To help think about confounding and lurking variables, consider the following situation. On many highways, such as Highway 93 in Montana and north into Canada, recent construction efforts have been involved in creating safe passages for animals by adding fencing and animal crossing structures. These structures both can improve driver safety, save money from costs associated with animal-vehicle collisions, and increase connectivity of animal populations. Researchers (such as Clevenger and Waltho (2005)) involved in these projects are interested in which characteristics of underpasses lead to the most successful structures, mainly measured by rates of animal usage (number of times they cross under the road). Crossing structures are typically made using culverts and those tend to be cylindrical. Researchers are interested in studying the effect of height and width of crossing structures on animal usage. Unfortunately, all the tallest structures are also the widest structures. If animals prefer the tall and wide structures, then there is no way to know if it is due to the height or width of the structure since they are confounded. If the researchers had only measured width, then they might assume that it is the important characteristic of the structures but height could be a lurking variable that really was the factor related to animal usage of the structures. This is an example where it may not be possible to design a study that prevents confounding of the two variables height and width. If the researchers could control the height and width of the structures independently, then they could randomly assign both variables to make sure that some narrow structures are installed that are tall and some that are short. Additionally, they would also want to have some wide structures that are short and some are tall. Careful design of studies can prevent confounding of variables if they are known in advance and it is possible to control them, but in observational studies the observed combinations of variables are uncontrollable. This is why we need to employ additional caution in interpreting results from observational studies. Here that would mean that even if width was found to be a predictor of animal usage, we would likely want to avoid saying that width of the structures caused differences in animal usage.

References

Clevenger, Anthony P, and Nigel Waltho. 2005. “Performance Indices to Identify Attributes of Highway Crossing Structures Facilitating Movement of Large Mammals.” Biological Conservation 121 (3): 453–64.

Fox, John, and Sanford Weisberg. 2011. An R-Companion to Applied Regression, Second Edition. Thousand Oaks, CA: SAGE Publications. http://socserv.socsci.mcmaster.ca/jfox/Books/Companion.

Fox, John, Sanford Weisberg, and Brad Price. 2018. CarData: Companion to Applied Regression Data Sets. https://CRAN.R-project.org/package=carData.

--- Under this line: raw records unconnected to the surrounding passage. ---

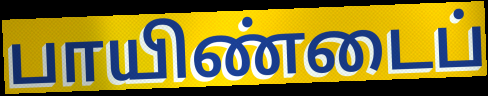
பாயிண்டைப்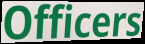
Officers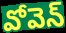
వోవెన్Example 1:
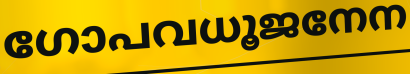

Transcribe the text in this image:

ഗോപവധൂജനേന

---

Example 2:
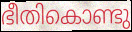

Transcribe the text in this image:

ഭീതികൊണ്ടു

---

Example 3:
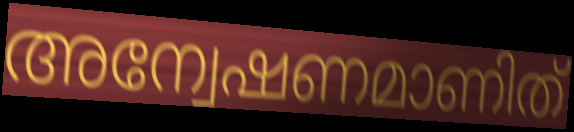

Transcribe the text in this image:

അന്വേഷണമാണിത്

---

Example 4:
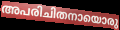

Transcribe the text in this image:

അപരിചിതനായൊരു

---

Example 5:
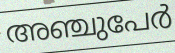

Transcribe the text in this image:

അഞ്ചുപേർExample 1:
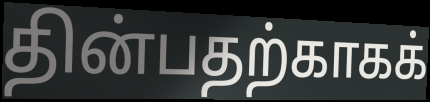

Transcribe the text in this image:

தின்பதற்காகக்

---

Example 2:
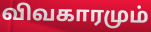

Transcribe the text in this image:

விவகாரமும்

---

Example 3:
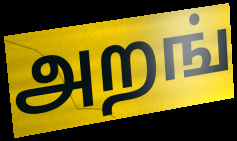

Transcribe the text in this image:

அறங்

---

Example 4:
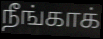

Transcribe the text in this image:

நீங்காக்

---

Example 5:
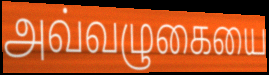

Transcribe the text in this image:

அவ்வழுகையை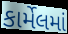
કાર્મેલમાં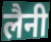
लैनी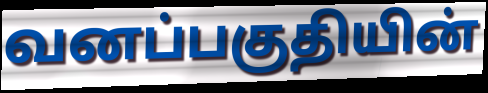
வனப்பகுதியின்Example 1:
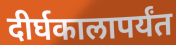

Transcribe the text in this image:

दीर्घकालापर्यंत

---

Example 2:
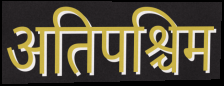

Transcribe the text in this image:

अतिपश्चिम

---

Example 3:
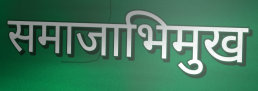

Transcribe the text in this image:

समाजाभिमुख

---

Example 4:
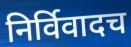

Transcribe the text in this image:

निर्विवादच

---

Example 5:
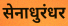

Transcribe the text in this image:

सेनाधुरंधर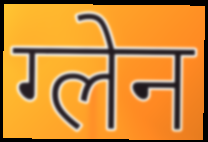
ग्लेन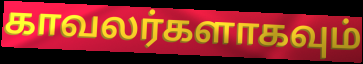
காவலர்களாகவும்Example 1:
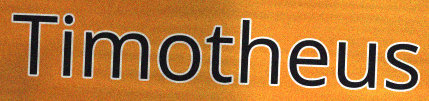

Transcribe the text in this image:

Timotheus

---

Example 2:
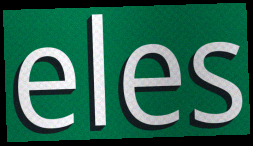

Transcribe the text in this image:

eles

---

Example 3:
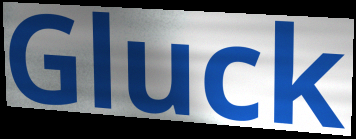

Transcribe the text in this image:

Gluck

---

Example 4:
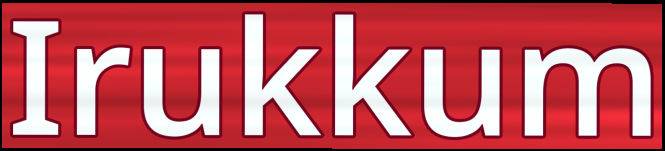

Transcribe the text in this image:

Irukkum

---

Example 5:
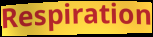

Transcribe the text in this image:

RespirationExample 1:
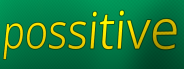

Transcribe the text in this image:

possitive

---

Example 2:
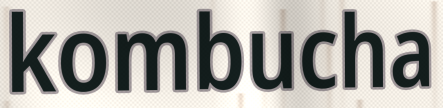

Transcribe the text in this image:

kombucha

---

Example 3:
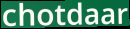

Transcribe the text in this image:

chotdaar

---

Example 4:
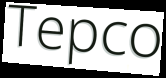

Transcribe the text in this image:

Tepco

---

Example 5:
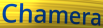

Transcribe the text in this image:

Chamera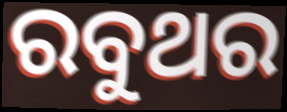
ରବୁଥର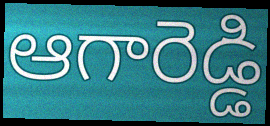
ఆగారెడ్డి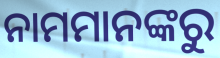
ନାମମାନଙ୍କରୁ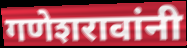
गणेशरावांनी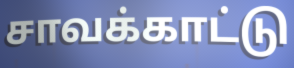
சாவக்காட்டு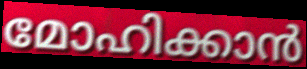
മോഹിക്കാൻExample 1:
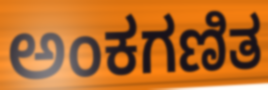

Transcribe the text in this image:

ಅಂಕಗಣಿತ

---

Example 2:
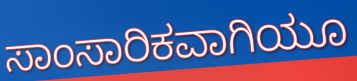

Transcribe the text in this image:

ಸಾಂಸಾರಿಕವಾಗಿಯೂ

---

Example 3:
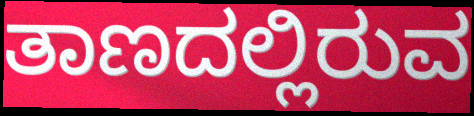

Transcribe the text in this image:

ತಾಣದಲ್ಲಿರುವ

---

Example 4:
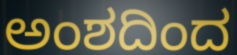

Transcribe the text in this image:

ಅಂಶದಿಂದ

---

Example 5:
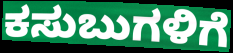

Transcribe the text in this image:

ಕಸುಬುಗಳಿಗೆ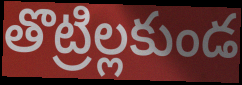
తొట్రిల్లకుండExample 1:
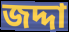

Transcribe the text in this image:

জদ্দা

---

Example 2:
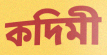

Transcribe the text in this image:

  1. This is related to what is called Simpson’s paradox, where the overall analysis (ignoring a grouping variable) leads to a conclusion of a relationship in one direction, but when the relationship is broken down into subgroups it is in the opposite direction in each group. This emphasizes the importance of checking and accounting for differences in groups and the more complex models we are setting the stage to consider in the coming chapters.